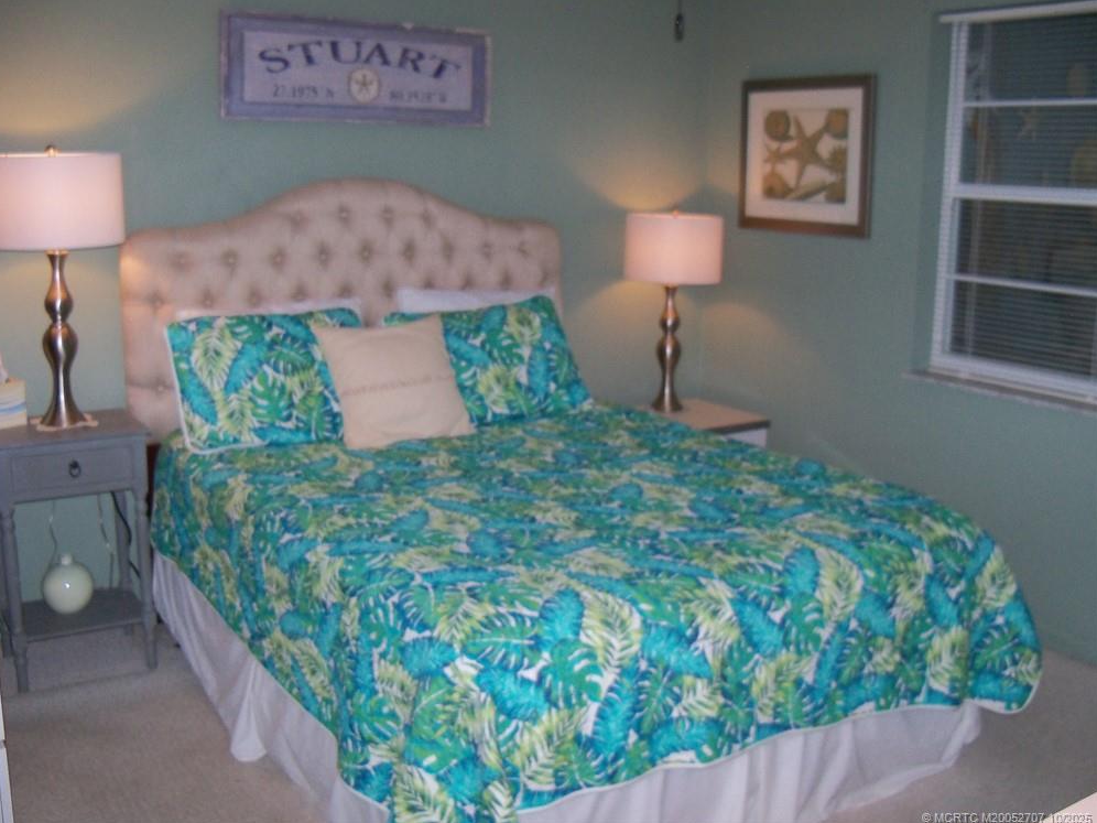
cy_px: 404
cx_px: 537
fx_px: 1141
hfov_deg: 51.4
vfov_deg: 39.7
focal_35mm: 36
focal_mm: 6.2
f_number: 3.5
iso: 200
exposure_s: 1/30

⁂

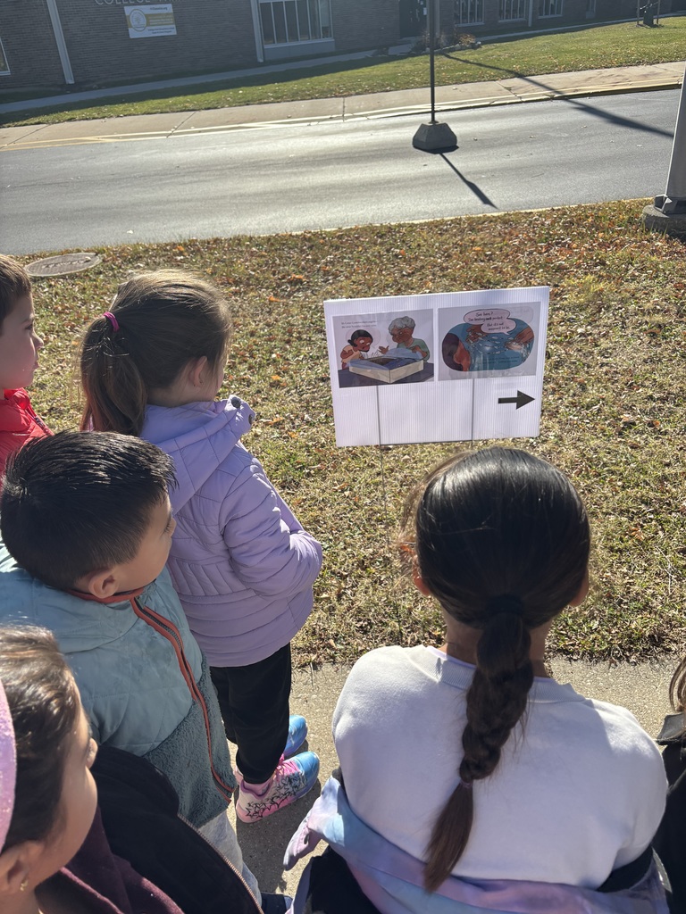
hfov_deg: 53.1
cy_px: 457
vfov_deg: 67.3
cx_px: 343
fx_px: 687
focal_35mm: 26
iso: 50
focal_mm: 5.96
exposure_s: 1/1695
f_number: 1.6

⁂

◆ EXERCISE AIM:
Could you repeat exactly the lines in the listing above from the one with "hfov_deg: 53.1" down to the one with "f_number: 1.6"? Include both of those lines.

◆ RESPONSE TO THE TASK:
hfov_deg: 53.1
cy_px: 457
vfov_deg: 67.3
cx_px: 343
fx_px: 687
focal_35mm: 26
iso: 50
focal_mm: 5.96
exposure_s: 1/1695
f_number: 1.6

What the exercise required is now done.